Copy out each of the entries below, line for line and without any change.

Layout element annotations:
_ _ _ _
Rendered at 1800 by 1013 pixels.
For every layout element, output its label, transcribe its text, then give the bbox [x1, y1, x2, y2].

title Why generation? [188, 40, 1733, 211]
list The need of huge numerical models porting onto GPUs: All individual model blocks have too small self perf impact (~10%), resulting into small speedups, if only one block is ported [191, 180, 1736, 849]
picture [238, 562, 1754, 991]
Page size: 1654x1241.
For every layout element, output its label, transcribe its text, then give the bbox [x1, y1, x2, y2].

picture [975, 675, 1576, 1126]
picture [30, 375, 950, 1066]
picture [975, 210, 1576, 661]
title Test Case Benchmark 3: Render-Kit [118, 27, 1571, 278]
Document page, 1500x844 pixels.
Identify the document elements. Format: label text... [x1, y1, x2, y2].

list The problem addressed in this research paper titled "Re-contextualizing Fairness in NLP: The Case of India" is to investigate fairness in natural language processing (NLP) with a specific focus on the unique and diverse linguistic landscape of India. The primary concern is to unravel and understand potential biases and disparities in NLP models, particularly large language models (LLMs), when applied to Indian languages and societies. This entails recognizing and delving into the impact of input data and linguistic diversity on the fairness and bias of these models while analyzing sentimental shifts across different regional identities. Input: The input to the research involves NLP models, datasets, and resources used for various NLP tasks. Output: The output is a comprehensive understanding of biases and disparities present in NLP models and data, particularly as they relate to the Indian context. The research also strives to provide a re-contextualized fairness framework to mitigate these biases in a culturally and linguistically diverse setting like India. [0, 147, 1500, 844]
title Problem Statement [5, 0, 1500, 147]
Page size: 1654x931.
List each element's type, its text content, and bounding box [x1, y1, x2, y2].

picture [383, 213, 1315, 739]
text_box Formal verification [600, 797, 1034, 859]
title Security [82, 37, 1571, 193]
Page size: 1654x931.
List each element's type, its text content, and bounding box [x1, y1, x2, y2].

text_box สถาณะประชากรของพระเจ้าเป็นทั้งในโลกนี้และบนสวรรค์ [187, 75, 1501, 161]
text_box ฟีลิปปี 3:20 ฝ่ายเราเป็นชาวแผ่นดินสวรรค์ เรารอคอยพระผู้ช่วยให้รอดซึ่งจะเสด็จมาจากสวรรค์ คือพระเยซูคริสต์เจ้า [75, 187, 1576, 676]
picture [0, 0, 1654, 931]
_ _ _ _
• **FINAL RESULT**
Rendered at 1800 by 1013 pixels.
For every layout element, output its label, transcribe its text, then give the bbox [x1, y1, x2, y2].

title Why generation? [188, 40, 1733, 211]
list The need of huge numerical models porting onto GPUs: All individual model blocks have too small self perf impact (~10%), resulting into small speedups, if only one block is ported [191, 180, 1736, 849]
picture [238, 562, 1754, 991]
Page size: 1654x1241.
For every layout element, output its label, transcribe its text, then give the bbox [x1, y1, x2, y2].

picture [975, 675, 1576, 1126]
picture [30, 375, 950, 1066]
picture [975, 210, 1576, 661]
title Test Case Benchmark 3: Render-Kit [118, 27, 1571, 278]
Document page, 1500x844 pixels.
Identify the document elements. Format: label text... [x1, y1, x2, y2].

list The problem addressed in this research paper titled "Re-contextualizing Fairness in NLP: The Case of India" is to investigate fairness in natural language processing (NLP) with a specific focus on the unique and diverse linguistic landscape of India. The primary concern is to unravel and understand potential biases and disparities in NLP models, particularly large language models (LLMs), when applied to Indian languages and societies. This entails recognizing and delving into the impact of input data and linguistic diversity on the fairness and bias of these models while analyzing sentimental shifts across different regional identities. Input: The input to the research involves NLP models, datasets, and resources used for various NLP tasks. Output: The output is a comprehensive understanding of biases and disparities present in NLP models and data, particularly as they relate to the Indian context. The research also strives to provide a re-contextualized fairness framework to mitigate these biases in a culturally and linguistically diverse setting like India. [0, 147, 1500, 844]
title Problem Statement [5, 0, 1500, 147]
Page size: 1654x931.
List each element's type, its text content, and bounding box [x1, y1, x2, y2].

picture [383, 213, 1315, 739]
text_box Formal verification [600, 797, 1034, 859]
title Security [82, 37, 1571, 193]
Page size: 1654x931.
List each element's type, its text content, and bounding box [x1, y1, x2, y2].

text_box สถาณะประชากรของพระเจ้าเป็นทั้งในโลกนี้และบนสวรรค์ [187, 75, 1501, 161]
text_box ฟีลิปปี 3:20 ฝ่ายเราเป็นชาวแผ่นดินสวรรค์ เรารอคอยพระผู้ช่วยให้รอดซึ่งจะเสด็จมาจากสวรรค์ คือพระเยซูคริสต์เจ้า [75, 187, 1576, 676]
picture [0, 0, 1654, 931]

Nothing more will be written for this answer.